Fundamental physics and numerous field studies have clearly shown a higher fatality risk for occupants in smaller and lighter vehicles when colliding with the heavier one, especially when the struck vehicle is a passenger car and the striking vehicle is an LTV or an SUV. The consensus is that the significant parameters influencing compatibility in front-to-side crashes are geometric interaction, vehicle stiffness, and vehicle mass. The effect of each individual design parameter, however, is not clearly understood.
A finite element (FE) model-based design of experiments (DOE) methodology focused on evaluating the effects of a few striking vehicle design variables on dummy responses of the struck vehicle in front-to-side impact was developed. This study utilized a deterministic approach including optimally spaced Latin hypercube sampling which allowed analytical prediction equations for dummy responses to be generated from twenty-one simulation runs. Selected response variables were the dummy injury measures Thoracic Trauma Index (TTI) and pelvis acceleration.

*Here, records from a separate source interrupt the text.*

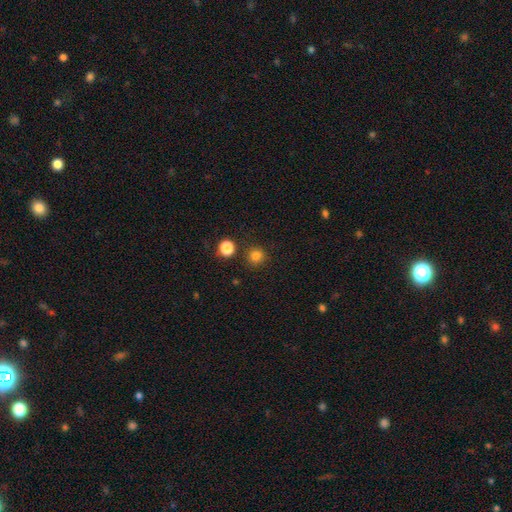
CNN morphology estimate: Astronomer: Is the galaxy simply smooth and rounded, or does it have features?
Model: smooth — 81%.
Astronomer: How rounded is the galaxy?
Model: round — 93%.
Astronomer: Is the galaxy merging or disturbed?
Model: none — 87%.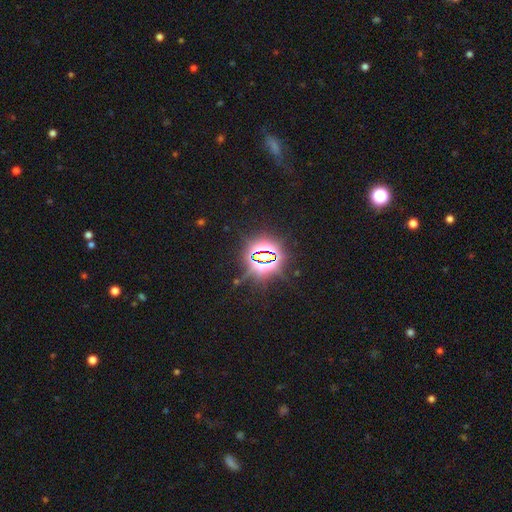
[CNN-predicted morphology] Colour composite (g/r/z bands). It shows a star or artifact, not a galaxy (80%).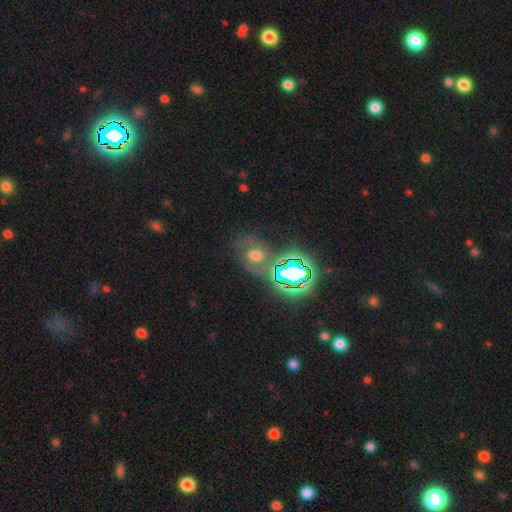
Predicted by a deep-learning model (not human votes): A featured or disk galaxy (45%). Merging: none (63%).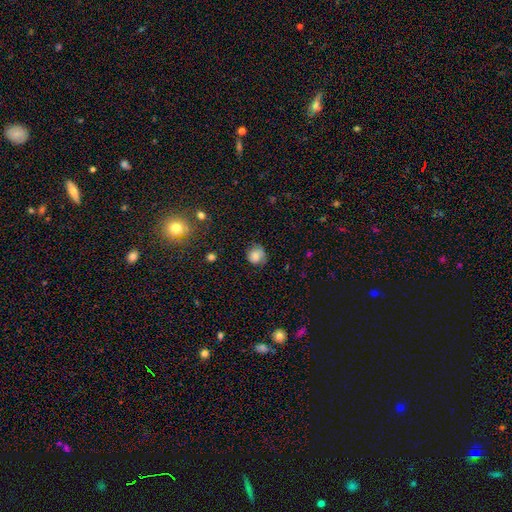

Several multi-dimensional response surfaces were constructed based on the simulation results and found to be well correlated (R2= 0.83 and R2=0.94 for TTI and pelvis acceleration, respectively). Results indicate that lower front-end structures in vehicle-tovehicle front-to-side collisions have the greatest effect on reducing (struck vehicle driver) TTI than other design variables. This was found to contrast the pelvic acceleration results, which tended to increase with lower front structure height of the striking vehicle. The stiffness and mass showed moderate significance on the TTI with less mass effect than stiffness. The mass showed no significant effect on the pelvis acceleration.